THE REQUEST:
Rewrite the records below, swapping every "pose" for "camera" and leaving everything else unchanged. Omit the pictures from your answer.

### EXCERPTED DATA ###

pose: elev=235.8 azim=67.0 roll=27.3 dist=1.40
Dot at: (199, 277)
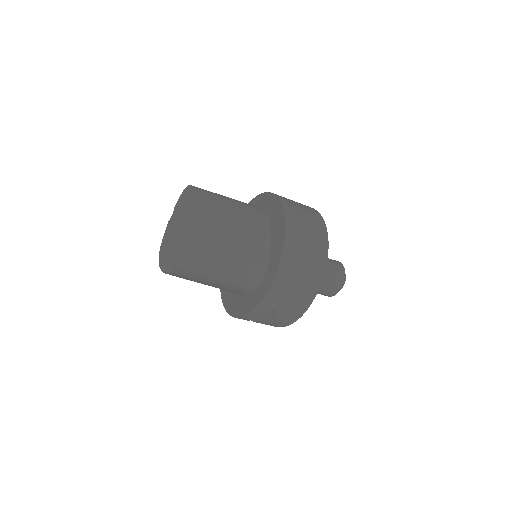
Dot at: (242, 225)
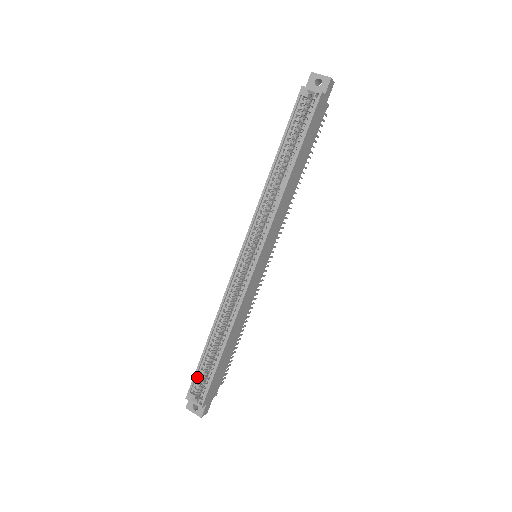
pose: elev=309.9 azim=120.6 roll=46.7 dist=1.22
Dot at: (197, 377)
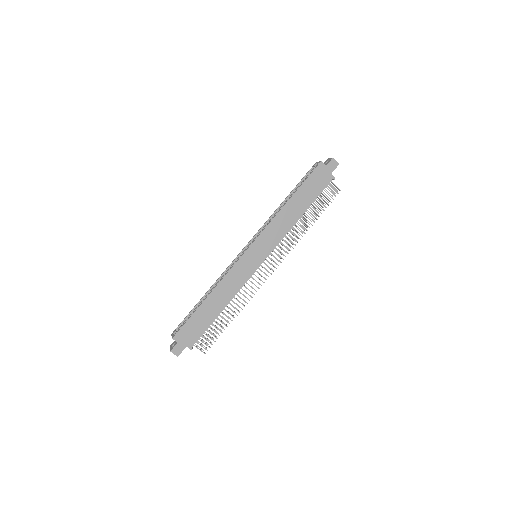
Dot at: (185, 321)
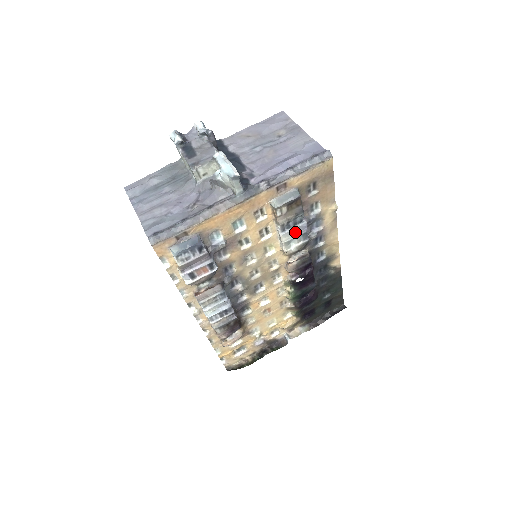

###

CORRECT OUTPUT:
camera: elev=235.8 azim=67.0 roll=27.3 dist=1.40
Dot at: (199, 277)
Dot at: (242, 225)
camera: elev=309.9 azim=120.6 roll=46.7 dist=1.22
Dot at: (197, 377)
Dot at: (185, 321)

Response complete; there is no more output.